Akademi öğrenimini iç mimarlık bölümünde yaptı. Nişantaşı’nda bir dekorasyon ve mobilya mağazasında, iç mimar olarak iş hayatına atıldı. 3 yıl kadar burada çalıştıktan sonra 1966 yılında kendi adına bir dekorasyon bürosu ve mobilya mağazası açtı. 70’li ve 80’li yıllarda mobilya ve dekorasyon konusunda, Türkiye’de en önde gelen bir kaç firmadan ve önemli isimlerden biri oldu.
Suluboya derslerinde Edip Hakkı Köseoğlu ve grafik bölümü hocası Namık Bayık’tan edinilen bilgiler ve beceriler de Ayhan Türker’in suluboya resimde, Turan Erol’un deyimi ile “virtüöziteye” erişmesinde önemli rol oynamıştır.
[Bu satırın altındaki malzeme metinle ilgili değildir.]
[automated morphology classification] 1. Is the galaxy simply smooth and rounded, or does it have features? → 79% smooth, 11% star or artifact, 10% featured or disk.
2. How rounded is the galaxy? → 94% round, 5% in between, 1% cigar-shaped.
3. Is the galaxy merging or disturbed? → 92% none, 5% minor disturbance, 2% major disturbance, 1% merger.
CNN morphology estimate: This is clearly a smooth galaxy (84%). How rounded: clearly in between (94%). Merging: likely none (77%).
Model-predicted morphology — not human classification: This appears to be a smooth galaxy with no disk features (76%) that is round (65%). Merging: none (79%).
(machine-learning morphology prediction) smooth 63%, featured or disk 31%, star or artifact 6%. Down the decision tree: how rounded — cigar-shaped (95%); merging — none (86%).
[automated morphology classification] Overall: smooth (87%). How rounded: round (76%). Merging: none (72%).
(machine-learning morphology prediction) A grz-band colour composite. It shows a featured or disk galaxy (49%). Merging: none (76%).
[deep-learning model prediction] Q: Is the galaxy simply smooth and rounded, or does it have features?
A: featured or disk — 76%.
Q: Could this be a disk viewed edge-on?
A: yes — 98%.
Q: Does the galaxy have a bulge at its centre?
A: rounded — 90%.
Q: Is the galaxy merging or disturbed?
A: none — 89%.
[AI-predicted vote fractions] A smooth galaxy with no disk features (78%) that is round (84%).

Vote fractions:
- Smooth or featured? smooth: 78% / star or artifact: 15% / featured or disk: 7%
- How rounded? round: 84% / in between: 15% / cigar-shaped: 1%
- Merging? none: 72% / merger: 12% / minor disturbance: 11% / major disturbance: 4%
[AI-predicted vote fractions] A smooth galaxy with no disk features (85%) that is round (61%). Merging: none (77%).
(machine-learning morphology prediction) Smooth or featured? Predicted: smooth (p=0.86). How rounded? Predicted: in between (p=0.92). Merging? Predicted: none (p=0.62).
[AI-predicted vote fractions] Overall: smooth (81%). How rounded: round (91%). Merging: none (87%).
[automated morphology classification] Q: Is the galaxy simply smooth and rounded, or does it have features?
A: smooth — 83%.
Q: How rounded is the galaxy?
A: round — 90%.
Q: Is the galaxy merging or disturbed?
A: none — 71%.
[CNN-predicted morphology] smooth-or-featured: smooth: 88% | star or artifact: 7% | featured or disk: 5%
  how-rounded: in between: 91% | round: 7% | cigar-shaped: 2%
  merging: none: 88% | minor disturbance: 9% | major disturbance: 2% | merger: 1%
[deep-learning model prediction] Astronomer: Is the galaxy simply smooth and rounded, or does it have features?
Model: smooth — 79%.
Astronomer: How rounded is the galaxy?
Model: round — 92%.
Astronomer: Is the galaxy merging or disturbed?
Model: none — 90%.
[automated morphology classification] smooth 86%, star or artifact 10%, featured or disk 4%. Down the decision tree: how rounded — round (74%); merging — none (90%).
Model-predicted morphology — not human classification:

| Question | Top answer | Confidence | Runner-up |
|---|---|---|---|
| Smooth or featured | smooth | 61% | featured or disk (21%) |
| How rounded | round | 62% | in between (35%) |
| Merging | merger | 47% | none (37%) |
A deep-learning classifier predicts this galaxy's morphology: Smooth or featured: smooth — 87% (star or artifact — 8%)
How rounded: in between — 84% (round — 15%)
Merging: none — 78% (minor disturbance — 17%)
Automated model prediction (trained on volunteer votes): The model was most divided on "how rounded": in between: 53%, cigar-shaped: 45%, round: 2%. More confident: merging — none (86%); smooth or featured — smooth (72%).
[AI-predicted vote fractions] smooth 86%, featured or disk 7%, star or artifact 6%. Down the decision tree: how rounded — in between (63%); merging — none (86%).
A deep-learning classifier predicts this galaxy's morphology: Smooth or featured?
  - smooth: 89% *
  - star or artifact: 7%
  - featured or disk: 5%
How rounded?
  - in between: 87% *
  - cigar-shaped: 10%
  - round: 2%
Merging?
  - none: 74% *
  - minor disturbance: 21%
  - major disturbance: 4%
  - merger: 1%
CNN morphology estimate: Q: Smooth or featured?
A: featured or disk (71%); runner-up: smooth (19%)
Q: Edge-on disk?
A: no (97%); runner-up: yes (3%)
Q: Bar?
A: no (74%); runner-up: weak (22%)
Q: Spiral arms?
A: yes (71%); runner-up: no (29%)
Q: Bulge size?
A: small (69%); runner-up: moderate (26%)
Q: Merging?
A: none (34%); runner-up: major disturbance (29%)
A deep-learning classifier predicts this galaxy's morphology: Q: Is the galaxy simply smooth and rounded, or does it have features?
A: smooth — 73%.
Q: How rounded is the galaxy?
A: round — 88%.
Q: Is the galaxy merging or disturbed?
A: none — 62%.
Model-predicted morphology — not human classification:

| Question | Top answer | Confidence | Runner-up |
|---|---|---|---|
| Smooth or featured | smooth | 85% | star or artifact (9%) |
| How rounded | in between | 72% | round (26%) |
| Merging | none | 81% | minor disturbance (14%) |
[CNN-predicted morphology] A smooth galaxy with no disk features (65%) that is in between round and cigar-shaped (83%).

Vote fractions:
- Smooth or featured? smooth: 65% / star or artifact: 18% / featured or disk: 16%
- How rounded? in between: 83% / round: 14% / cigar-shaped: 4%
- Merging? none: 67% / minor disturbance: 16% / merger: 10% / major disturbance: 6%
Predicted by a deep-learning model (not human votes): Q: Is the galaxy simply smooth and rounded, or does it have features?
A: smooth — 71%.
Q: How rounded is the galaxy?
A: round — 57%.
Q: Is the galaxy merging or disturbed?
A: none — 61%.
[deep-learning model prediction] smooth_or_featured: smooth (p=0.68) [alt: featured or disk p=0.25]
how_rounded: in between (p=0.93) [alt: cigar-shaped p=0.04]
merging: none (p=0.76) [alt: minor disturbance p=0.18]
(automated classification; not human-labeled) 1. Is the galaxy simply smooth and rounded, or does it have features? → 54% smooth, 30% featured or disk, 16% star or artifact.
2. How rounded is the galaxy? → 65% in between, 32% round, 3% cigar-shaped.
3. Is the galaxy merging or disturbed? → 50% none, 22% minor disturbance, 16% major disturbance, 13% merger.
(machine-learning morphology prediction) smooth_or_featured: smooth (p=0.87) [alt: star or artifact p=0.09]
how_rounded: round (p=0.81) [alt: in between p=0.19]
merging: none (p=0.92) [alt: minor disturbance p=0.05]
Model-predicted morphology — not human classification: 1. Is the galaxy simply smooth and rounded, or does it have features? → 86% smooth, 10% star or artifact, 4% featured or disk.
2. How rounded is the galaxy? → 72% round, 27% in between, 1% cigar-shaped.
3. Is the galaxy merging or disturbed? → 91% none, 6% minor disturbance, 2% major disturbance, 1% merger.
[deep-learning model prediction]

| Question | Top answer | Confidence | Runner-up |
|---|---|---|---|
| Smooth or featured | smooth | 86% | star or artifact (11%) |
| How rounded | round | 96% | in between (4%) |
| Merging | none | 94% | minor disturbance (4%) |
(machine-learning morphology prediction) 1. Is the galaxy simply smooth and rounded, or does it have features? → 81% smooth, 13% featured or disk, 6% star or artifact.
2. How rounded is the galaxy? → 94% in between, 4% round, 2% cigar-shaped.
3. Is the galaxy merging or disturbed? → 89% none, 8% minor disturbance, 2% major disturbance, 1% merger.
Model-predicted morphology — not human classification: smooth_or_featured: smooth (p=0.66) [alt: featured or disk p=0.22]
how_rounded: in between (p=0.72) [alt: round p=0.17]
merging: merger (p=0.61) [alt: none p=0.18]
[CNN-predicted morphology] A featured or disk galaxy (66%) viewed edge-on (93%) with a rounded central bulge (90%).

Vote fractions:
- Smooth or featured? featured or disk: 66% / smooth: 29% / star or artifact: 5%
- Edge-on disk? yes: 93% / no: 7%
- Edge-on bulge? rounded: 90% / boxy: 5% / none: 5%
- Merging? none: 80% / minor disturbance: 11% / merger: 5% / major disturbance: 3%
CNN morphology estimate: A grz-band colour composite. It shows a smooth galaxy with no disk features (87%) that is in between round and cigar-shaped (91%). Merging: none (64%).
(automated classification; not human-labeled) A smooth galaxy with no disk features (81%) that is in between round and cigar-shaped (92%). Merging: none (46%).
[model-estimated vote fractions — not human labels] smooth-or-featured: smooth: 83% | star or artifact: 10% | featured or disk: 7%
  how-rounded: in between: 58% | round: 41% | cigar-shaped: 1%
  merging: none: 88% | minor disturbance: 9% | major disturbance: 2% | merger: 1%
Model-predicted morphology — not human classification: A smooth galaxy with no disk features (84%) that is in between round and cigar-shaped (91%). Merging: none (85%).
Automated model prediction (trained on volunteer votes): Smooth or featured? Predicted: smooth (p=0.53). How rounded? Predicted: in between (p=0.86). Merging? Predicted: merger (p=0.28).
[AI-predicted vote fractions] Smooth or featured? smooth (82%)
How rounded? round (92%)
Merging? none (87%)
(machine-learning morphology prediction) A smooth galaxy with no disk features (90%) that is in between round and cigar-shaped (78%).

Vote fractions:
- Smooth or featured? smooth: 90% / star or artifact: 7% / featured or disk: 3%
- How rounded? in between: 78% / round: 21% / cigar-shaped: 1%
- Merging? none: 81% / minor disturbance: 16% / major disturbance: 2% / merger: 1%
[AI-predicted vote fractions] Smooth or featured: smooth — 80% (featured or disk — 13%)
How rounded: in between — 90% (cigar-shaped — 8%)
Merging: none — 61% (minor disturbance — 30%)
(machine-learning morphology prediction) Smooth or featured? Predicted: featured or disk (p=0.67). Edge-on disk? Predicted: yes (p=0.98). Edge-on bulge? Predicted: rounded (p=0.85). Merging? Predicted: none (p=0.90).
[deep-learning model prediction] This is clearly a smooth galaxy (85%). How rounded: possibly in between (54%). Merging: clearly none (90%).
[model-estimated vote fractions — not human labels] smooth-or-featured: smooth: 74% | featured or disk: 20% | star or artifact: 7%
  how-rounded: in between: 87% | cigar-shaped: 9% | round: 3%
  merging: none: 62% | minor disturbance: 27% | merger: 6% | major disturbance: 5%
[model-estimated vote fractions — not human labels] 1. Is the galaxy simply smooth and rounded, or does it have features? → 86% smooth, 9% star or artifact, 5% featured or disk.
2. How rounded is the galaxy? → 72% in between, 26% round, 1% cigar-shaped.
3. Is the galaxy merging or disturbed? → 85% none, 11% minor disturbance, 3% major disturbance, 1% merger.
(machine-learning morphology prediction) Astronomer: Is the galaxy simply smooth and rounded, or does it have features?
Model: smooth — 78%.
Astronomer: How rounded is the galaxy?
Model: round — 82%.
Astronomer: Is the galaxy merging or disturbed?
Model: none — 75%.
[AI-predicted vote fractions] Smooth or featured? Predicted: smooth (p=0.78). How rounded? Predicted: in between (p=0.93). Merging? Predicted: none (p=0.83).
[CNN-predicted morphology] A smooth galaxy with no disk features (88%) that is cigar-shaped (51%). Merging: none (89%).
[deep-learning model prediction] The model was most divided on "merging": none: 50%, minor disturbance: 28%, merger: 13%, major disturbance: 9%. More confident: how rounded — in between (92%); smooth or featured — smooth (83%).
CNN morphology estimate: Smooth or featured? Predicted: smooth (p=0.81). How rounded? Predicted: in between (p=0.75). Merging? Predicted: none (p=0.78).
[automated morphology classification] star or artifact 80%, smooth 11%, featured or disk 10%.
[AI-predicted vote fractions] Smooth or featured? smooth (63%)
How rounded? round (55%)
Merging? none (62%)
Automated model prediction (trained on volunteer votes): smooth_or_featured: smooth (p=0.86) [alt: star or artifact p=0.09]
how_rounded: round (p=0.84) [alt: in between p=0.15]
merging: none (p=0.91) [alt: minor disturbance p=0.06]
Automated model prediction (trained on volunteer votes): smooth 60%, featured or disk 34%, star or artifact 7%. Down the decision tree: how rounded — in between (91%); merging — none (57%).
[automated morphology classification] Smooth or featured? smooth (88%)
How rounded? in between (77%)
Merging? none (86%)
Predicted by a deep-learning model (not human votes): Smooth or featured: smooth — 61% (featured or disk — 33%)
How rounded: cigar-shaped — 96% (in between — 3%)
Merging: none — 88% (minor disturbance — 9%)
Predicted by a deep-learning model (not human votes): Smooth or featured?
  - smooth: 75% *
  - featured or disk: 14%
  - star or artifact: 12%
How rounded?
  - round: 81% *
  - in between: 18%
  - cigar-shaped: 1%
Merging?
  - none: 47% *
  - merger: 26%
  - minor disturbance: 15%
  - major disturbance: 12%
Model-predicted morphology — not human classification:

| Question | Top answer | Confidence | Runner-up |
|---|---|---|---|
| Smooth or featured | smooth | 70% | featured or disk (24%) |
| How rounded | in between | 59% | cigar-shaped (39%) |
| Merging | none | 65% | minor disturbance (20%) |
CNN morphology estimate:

İlk kişisel sergisini 1985 yılında Beyoğlu Vakko Sanat Galerisi’nde açtı.Gördüğü ilgi beklenilenin çok üstünde idi. Bu ilgi ileriki yıllarda da artarak devam etti ve çalışmalarını daha yoğun ve şuurlu hale getirdi. İlk sergiyi takiben İstanbul, Ankara ve İzmir’de birçok kişisel sergi gerçekleştirdi, karma sergilere katıldı.
Ayhan Türker moda akımlara güncel gelgit heyecanlara kapılmadan çalışmalarını, Cezanne’nin deyimi ile “tabiata paralel” olarak ve her türlü malzemeyi kullanarak empresyonist (izlenimci) denilebilecek çizgide sürdürmektedir.
Büyük sanat eleştirmenlerince “Çallı” kuşağı’nın günümüzdeki en önemli temsilcisidir. İstanbul peyzajını turistik ve hikayeci anlayış yozluğuna düşmeden gerçek resim soyluluğu ile yorumlayışı bu alanda benzer oldukları sanılanlardan farklı bulunmaktadır.
Sanatçı yalnız peyzaj çalışmalarında değil, aynı zamanda zamanda portre çalışmalarındada özellikle Atatürk portrelerinde suluboya, yağlıboya ve pastel malzemelerle çok dikkate değen eserler üretmiştir.
Sanatçı’nın metni Prof. Kaya Özsezgin tarafından yazılan “Bir İstanbul İzlenimcisi, Ayhan Türker” isimli 246 sahifelik kitabı 2000 yılında yayınlanmıştır.